_PAGE TEXT_.

- - - -

Dec. 21, 2021
Here is the link.
C# optimal solution using dequeue
Sept. 13, 2018
239. Sliding Window Maximum
It is a hard level algorithm. I did write an optimal solution in August, 2015, more than three years ago. I like to share my C# code here.
This June 2018, I was asked to work on the algorithm but I did not come out the optimal solution using dequeue, where ascending numbers are kept only.
It is much better for me to constantly review what I have practiced and learn from my own experience.
using System;
using System.Collections.Generic;
using System.Linq;
using System.Text;
using System.Threading.Tasks;
namespace _239_Sliding_window_maximum
{
class Program
{
static void Main(string[] args)
{
var result = MaxSlidingWindow(new int[] { 1, 3, -1, -3, 5, 3, 6, 7 }, 3);
}
/// <summary>
/// code was submitted by Jianmin Chen August 2015
/// Time complexity: O(N), N is is the length of the array
/// </summary>
/// <param name="nums"></param>
/// <param name="k"></param>
/// <returns></returns>
public static int[] MaxSlidingWindow(int[] nums, int k)

- - - -

Coordinates of named joints
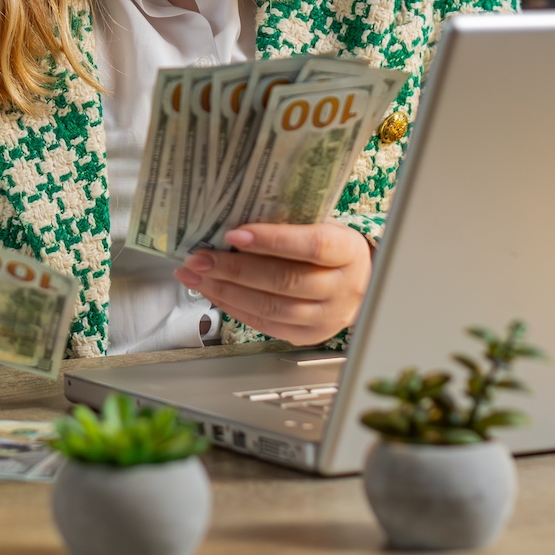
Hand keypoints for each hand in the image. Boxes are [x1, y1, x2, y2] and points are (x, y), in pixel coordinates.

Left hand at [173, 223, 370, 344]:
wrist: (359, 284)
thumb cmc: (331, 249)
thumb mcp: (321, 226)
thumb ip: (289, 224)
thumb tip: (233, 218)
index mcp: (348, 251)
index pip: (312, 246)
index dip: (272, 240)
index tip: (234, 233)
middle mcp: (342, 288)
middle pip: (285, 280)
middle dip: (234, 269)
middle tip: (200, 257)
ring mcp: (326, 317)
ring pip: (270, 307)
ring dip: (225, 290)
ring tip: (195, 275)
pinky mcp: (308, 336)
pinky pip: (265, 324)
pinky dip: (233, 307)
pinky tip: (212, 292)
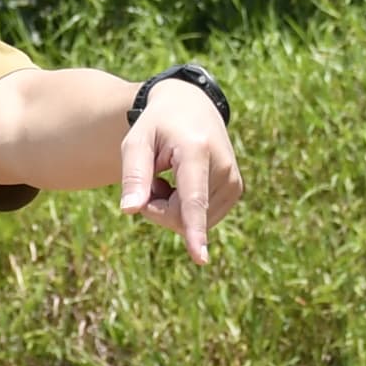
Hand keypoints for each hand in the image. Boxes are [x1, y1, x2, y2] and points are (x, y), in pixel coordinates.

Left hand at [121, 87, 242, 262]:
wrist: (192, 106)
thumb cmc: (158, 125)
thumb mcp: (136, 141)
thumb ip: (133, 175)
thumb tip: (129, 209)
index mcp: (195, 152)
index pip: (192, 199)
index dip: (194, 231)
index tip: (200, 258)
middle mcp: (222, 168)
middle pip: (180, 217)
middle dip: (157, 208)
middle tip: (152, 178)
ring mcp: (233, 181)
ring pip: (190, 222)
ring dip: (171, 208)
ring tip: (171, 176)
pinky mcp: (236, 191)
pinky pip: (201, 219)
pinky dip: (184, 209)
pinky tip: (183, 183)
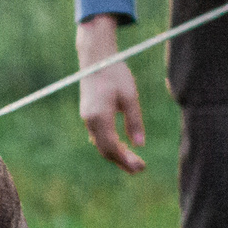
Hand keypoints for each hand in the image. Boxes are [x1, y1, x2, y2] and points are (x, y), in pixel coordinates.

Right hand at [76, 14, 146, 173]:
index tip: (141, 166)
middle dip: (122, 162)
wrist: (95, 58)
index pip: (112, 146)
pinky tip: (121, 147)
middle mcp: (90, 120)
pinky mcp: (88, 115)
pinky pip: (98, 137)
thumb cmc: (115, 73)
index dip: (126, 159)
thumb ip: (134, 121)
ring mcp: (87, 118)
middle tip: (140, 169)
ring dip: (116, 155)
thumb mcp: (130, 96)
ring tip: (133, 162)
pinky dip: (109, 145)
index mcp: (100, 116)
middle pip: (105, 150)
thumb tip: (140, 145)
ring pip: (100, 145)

- - - -

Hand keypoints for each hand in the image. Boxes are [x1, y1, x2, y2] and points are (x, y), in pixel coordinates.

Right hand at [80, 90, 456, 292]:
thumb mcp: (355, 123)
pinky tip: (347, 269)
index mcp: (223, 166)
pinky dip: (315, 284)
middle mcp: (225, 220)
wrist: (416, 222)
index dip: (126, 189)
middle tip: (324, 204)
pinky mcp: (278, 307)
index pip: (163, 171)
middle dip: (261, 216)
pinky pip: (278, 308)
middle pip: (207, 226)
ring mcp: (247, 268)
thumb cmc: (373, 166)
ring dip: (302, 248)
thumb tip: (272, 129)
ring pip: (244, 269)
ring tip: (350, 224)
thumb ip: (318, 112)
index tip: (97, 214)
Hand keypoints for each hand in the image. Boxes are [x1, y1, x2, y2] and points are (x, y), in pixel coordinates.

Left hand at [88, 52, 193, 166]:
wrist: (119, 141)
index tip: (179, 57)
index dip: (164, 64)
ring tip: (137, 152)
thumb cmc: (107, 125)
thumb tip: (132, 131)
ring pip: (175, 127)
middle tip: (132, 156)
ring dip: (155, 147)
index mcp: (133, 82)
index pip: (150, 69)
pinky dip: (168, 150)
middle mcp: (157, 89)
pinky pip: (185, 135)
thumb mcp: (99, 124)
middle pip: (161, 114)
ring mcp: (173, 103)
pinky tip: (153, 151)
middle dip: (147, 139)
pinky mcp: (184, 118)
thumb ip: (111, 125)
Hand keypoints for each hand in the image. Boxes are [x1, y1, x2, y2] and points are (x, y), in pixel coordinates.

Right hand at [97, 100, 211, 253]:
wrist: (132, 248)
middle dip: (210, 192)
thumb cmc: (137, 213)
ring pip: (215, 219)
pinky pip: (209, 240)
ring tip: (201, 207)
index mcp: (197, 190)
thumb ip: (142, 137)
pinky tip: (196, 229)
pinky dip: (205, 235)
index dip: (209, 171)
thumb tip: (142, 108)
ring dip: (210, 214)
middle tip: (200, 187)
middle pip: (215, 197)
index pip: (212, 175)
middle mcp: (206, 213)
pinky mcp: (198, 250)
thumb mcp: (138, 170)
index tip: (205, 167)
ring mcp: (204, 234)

- - - -

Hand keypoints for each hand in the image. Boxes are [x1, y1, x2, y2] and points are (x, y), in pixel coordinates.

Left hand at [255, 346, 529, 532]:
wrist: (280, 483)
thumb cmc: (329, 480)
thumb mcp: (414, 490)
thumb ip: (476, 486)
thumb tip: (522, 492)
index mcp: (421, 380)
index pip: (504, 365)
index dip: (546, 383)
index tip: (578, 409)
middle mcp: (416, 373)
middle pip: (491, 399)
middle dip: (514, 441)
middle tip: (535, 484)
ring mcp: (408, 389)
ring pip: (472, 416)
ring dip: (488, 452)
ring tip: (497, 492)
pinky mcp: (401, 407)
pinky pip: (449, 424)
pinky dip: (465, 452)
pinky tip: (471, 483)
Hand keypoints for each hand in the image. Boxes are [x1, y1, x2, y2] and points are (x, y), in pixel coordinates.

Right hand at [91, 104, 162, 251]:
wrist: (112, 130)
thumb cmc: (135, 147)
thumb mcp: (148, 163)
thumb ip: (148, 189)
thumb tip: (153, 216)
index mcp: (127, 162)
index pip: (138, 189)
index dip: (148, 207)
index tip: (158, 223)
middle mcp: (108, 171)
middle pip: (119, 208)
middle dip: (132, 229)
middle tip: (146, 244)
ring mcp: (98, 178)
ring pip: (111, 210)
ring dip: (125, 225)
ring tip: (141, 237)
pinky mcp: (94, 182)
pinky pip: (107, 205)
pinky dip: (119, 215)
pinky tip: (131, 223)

- - - -

_YOUR ASSIGNMENT_. Resume the post on the sliding window maximum problem, starting immediately after its final line.

_YOUR RESPONSE_.
{
if (k == 0) return nums;
int len = nums.Length;
int maxArrayLen = len - k + 1;
int[] ans = new int[maxArrayLen];
LinkedList<int> q = new LinkedList<int>();
// Queue stores indices of array, and
// values are in decreasing order.
// So, the first node in queue is the max in window
for (int i = 0; i < len; i++)
{
// 1. remove element from head until first number within window
if (q.Count > 0 && q.First.Value + k <= i)
{
q.RemoveFirst();
}
// 2. before inserting i into queue, remove from the tail of the
// queue indices with smaller value they array[i]
while (q.Count > 0 && nums[q.Last.Value] <= nums[i])
{
q.RemoveLast();
}
q.AddLast(i);
// 3. set the max value in the window (always the top number in
// queue)
int index = i + 1 - k;
if (index >= 0)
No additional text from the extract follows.